Tolentino vs. CA

VICENTA P. TOLENTINO and JOSE TOLENTINO vs CA

Ceferino de la Cruz, the owner of a homestead land, died in 1960; his heirs sold the land to the Tolentino spouses in 1962. In 1967, the de la Cruzes filed an action with the Court of First Instance in Davao to repurchase the land, since the law allows a five year period for repurchase of homestead lots. They said they had tried to repurchase the land several times extrajudicially, but the Tolentinos refused.
By that time, however, the Tolentinos had taken two mortgages on the land. When the first mortgage with BPI fell due, the land was auctioned, with BPI as the highest bidder. In 1969, it was registered to BPI.
However, the lower court decided in favor of the de la Cruzes, and they were allowed to repurchase the land from BPI for P16,000, and eventually acquired possession of the land in Sept. 1969.
Issue: In the case of a mortgage, is consignation necessary or is tender of payment enough? May a check be used for tender of payment and if so, when is the obligation extinguished? When the check is filled out or when it is encashed?

Facts of the case: After a homestead lot they had bought and mortgaged were ordered re-sold to the original owners by the court, Vicenta Tolentino went to BPI with a check for P16,000, trying to redeem the land. She was told that it was sold a year ago, when the court decision became final.
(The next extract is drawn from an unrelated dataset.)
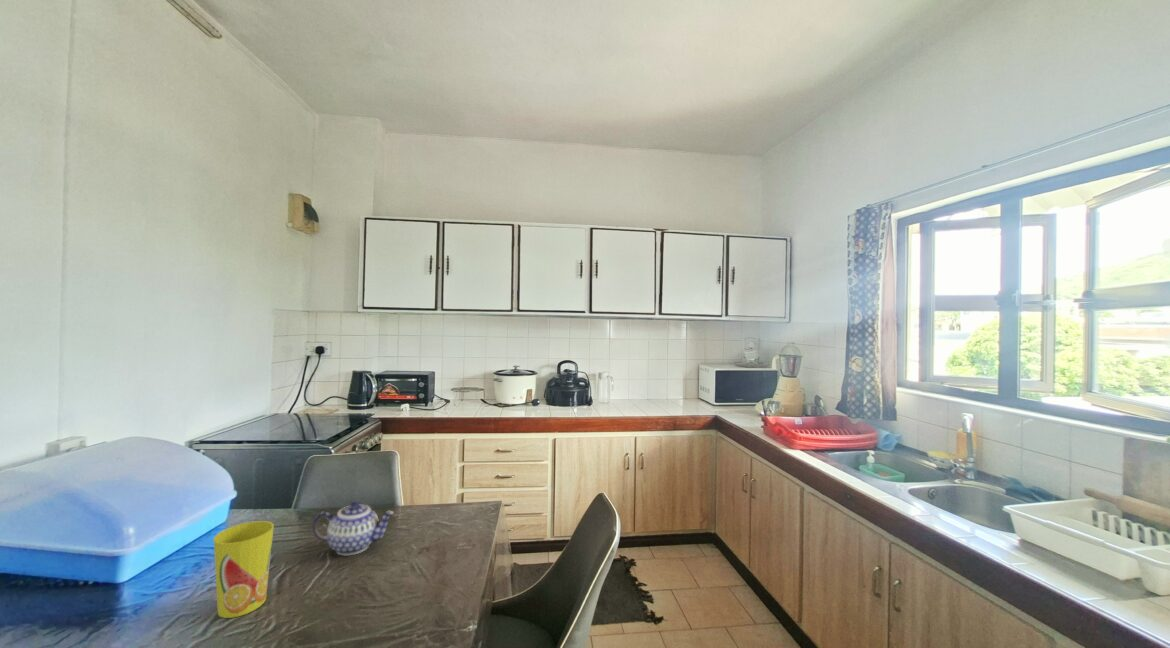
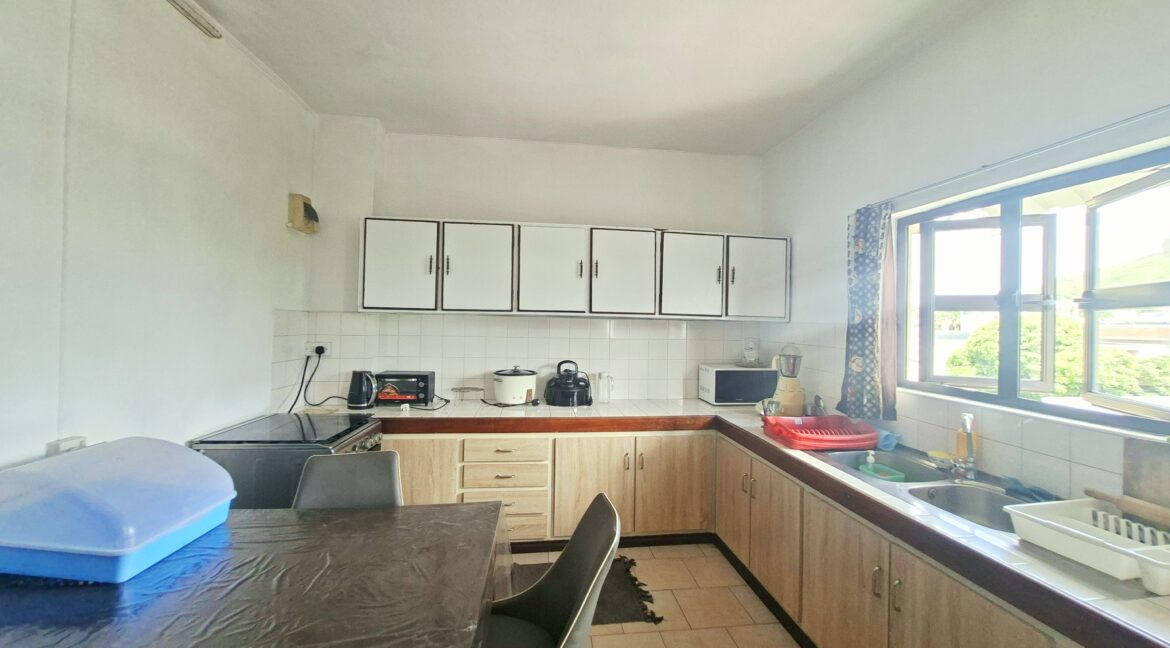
- teapot [312,501,395,556]
- cup [213,520,275,619]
However, the Tolentinos were told they could still redeem two other lots they had mortgaged with BPI after paying P75,995.07, the balance of the loan after the de la Cruzes had paid P16,000 for the homestead lot.

Instead of redeeming the two other lots, Vicenta consigned payment to the court, giving a crossed PNB check for P91,995.07, for the redemption of the three lots, including the homestead lot. However, she ordered payment stopped on the check the following day, upon advice of counsel and to protect her rights, she said. She said this was to prevent BPI from encashing the check without returning all the foreclosed properties. Then she filed a redemption case against BPI, imputing bad faith for failing to return all the foreclosed properties.

The complaint was dismissed. On appeal, one of the issues raised was the mode of consignation. Art. 1249 says that debts should be paid in the currency stipulated or, if it is not specified, then in legal tender. Since a check is not legal tender, BPI was not compelled to accept it.

Ratio: The court ruled that Art. 1249 does not apply in this case because the Tolentino’s debt was extinguished when the property was foreclosed and sold to satisfy the debt. What remained was their right to redeem said properties, which is not an obligation but a privilege. Once they exercise the right to redeem, they would then have an obligation to pay, but that obligation would be extinguished only when the check is encashed.
Since the formal offer to redeem was made during the period of redemption prescribed by law, the Tolentinos may redeem the two other properties mortgaged to BPI.
They were not allowed to redeem the homestead lot because the decision of the lower court was already final and there was no finding of grave abuse of jurisdiction that would justify a reversal of the decision.

Judgment: Tolentinos allowed to redeem the properties within 30 days from entry of judgment, plus 1% per month interest up to the time of redemption, together with taxes or assessments BPI may have paid after purchase.